Member of the Salt Lake County Council
- Incumbent
- Assumed office January 2023

Member of the Utah House of Representatives from the 32nd district
- In office January 1, 2019 – December 31, 2022
- Preceded by: LaVar Christensen
- Succeeded by: Sahara Hayes

Personal details
- Born: Provo, Utah, U.S.
- Party: Democratic
- Children: 3
- Education: Stanford University (BS) University of Utah (MD)

= Suzanne Harrison =

American medical doctor and politician

Suzanne Harrison is an American politician and physician who served as a member of the Utah House of Representatives for the 32nd district from 2019 to 2022. She was elected to the Salt Lake County Council in November 2022 and assumed office in January 2023.

==Early life and education==
Harrison was born in Provo, Utah. She earned a Bachelor of Science degree in human biology from Stanford University in 1997 and a Doctor of Medicine from the University of Utah School of Medicine in 2007. She completed a residency program in anesthesiology and critical care at Harvard Medical School.

==Career==
Harrison works at Riverton Hospital and Intermountain Medical Center. She first ran for the Utah House of Representatives in 2016, losing to Republican incumbent LaVar Christensen by only three votes. Harrison ran against Republican Brad Bonham in 2018 and won with 56.3% of the vote. In 2020, Harrison ran for her second term and won with 55.1% of the vote over Republican challenger Cindie Quintana.

In 2022, after redistricting, Harrison ran for a seat on the Salt Lake County Council. She defeated incumbent Richard Snelgrove by 10 points.

==Political positions==

===Environment and energy policy===

Harrison supports policies intended to limit pollution. She is a co-chair of the Bipartisan Clean-Air Caucus.
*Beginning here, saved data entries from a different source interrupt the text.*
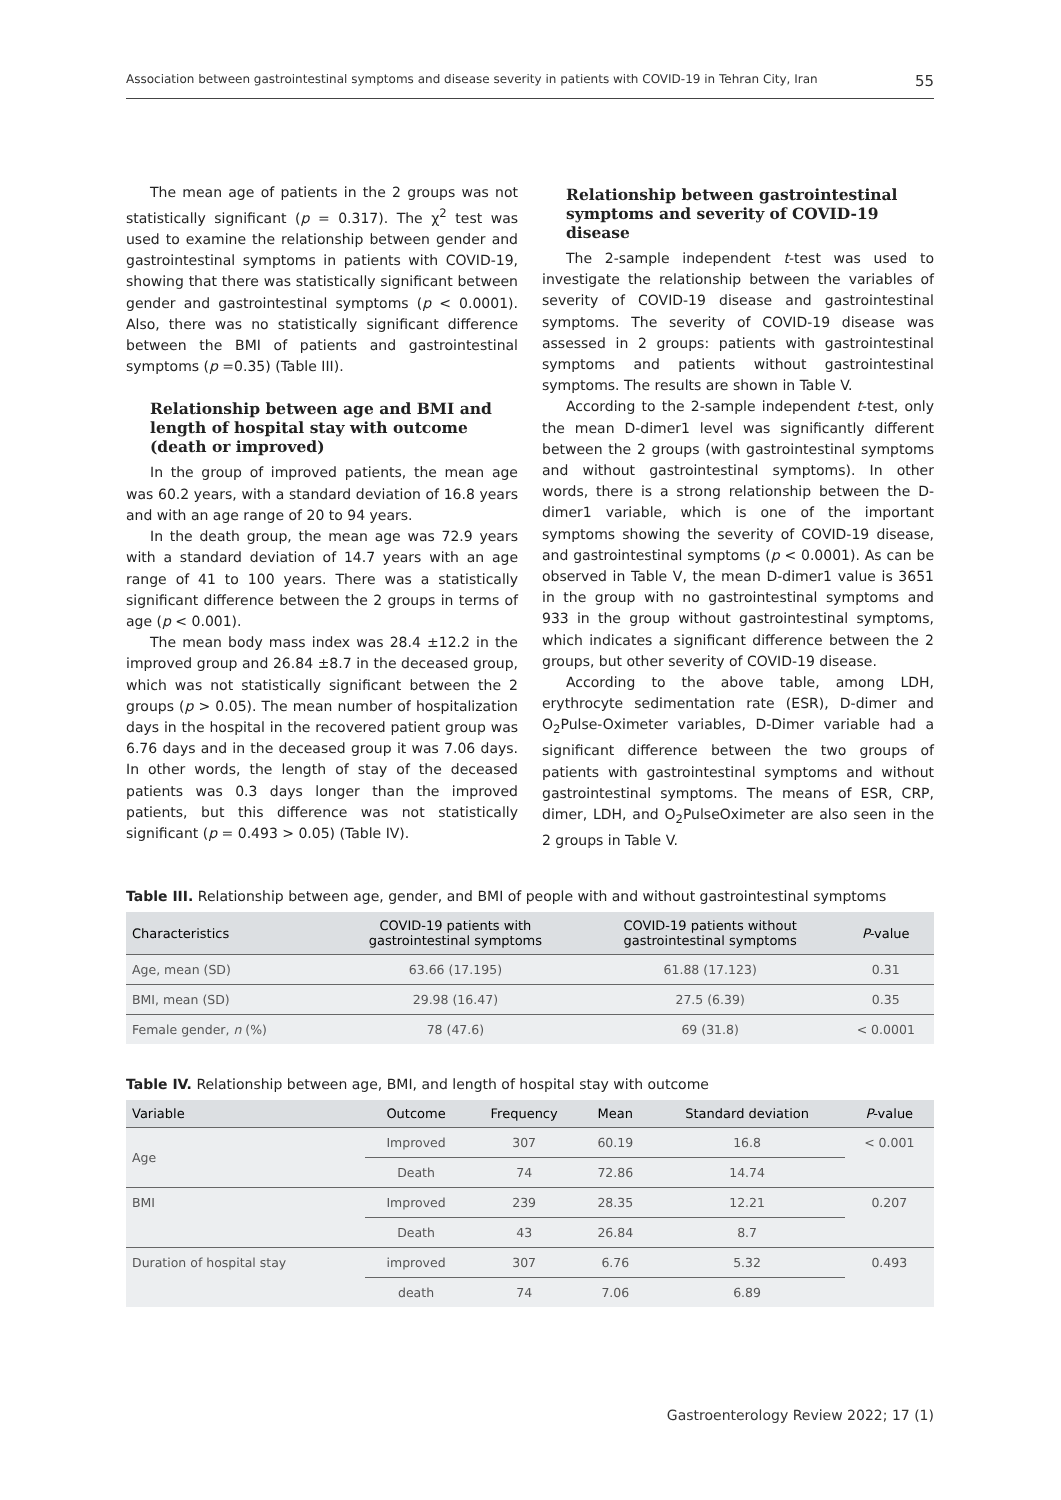Association between gastrointestinal symptoms and disease severity in patients with COVID-19 in Tehran City, Iran 55
The mean age of patients in the 2 groups was not statistically significant (p = 0.317). The χ<sup>2</sup> test was used to examine the relationship between gender and gastrointestinal symptoms in patients with COVID-19, showing that there was statistically significant between gender and gastrointestinal symptoms (p < 0.0001). Also, there was no statistically significant difference between the BMI of patients and gastrointestinal symptoms (p =0.35) (Table III).
Relationship between age and BMI and length of hospital stay with outcome (death or improved)
In the group of improved patients, the mean age was 60.2 years, with a standard deviation of 16.8 years and with an age range of 20 to 94 years.
In the death group, the mean age was 72.9 years with a standard deviation of 14.7 years with an age range of 41 to 100 years. There was a statistically significant difference between the 2 groups in terms of age (p < 0.001).
The mean body mass index was 28.4 ±12.2 in the improved group and 26.84 ±8.7 in the deceased group, which was not statistically significant between the 2 groups (p > 0.05). The mean number of hospitalization days in the hospital in the recovered patient group was 6.76 days and in the deceased group it was 7.06 days. In other words, the length of stay of the deceased patients was 0.3 days longer than the improved patients, but this difference was not statistically significant (p = 0.493 > 0.05) (Table IV).
Relationship between gastrointestinal symptoms and severity of COVID-19 disease
The 2-sample independent t-test was used to investigate the relationship between the variables of severity of COVID-19 disease and gastrointestinal symptoms. The severity of COVID-19 disease was assessed in 2 groups: patients with gastrointestinal symptoms and patients without gastrointestinal symptoms. The results are shown in Table V.
According to the 2-sample independent t-test, only the mean D-dimer1 level was significantly different between the 2 groups (with gastrointestinal symptoms and without gastrointestinal symptoms). In other words, there is a strong relationship between the D-dimer1 variable, which is one of the important symptoms showing the severity of COVID-19 disease, and gastrointestinal symptoms (p < 0.0001). As can be observed in Table V, the mean D-dimer1 value is 3651 in the group with no gastrointestinal symptoms and 933 in the group without gastrointestinal symptoms, which indicates a significant difference between the 2 groups, but other severity of COVID-19 disease.
According to the above table, among LDH, erythrocyte sedimentation rate (ESR), D-dimer and O<sub>2</sub>Pulse-Oximeter variables, D-Dimer variable had a significant difference between the two groups of patients with gastrointestinal symptoms and without gastrointestinal symptoms. The means of ESR, CRP, dimer, LDH, and O<sub>2</sub>PulseOximeter are also seen in the 2 groups in Table V.
Table III. Relationship between age, gender, and BMI of people with and without gastrointestinal symptoms
| Characteristics | COVID-19 patients with gastrointestinal symptoms | COVID-19 patients without gastrointestinal symptoms | P -value |
| --- | --- | --- | --- |
| Age, mean (SD) | 63.66 (17.195) | 61.88 (17.123) | 0.31 |
| BMI, mean (SD) | 29.98 (16.47) | 27.5 (6.39) | 0.35 |
| Female gender, n (%) | 78 (47.6) | 69 (31.8) | < 0.0001 |
Table IV. Relationship between age, BMI, and length of hospital stay with outcome
| Variable | Outcome | Frequency | Mean | Standard deviation | P -value |
| --- | --- | --- | --- | --- | --- |
| Age | Improved | 307 | 60.19 | 16.8 | < 0.001 |
| | Death | 74 | 72.86 | 14.74 | |
| BMI | Improved | 239 | 28.35 | 12.21 | 0.207 |
| | Death | 43 | 26.84 | 8.7 | |
| Duration of hospital stay | improved | 307 | 6.76 | 5.32 | 0.493 |
| | death | 74 | 7.06 | 6.89 | |
Gastroenterology Review 2022; 17 (1)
Harrison opposed then-EPA Administrator Andrew R. Wheeler's policies of cutting regulations on clean air standards. Harrison supported Governor Spencer Cox's proposal to spend $50 million on electric car infrastructure.

===Public lands===

In 2021, Harrison criticized Senator Mike Lee's proposal to exempt Utah from the Antiquities Act, saying that "many of the places that need protection in our state could become even more vulnerable." She also criticizes Lee for "us(ing) his platform to make deceptive statements about public lands, including that monument designations do not make a place more beautiful or create community opportunities... clearly, they do."

===Redistricting===

Rep. Harrison supports legislative districts to be drawn by an independent commission, rather than by the legislature.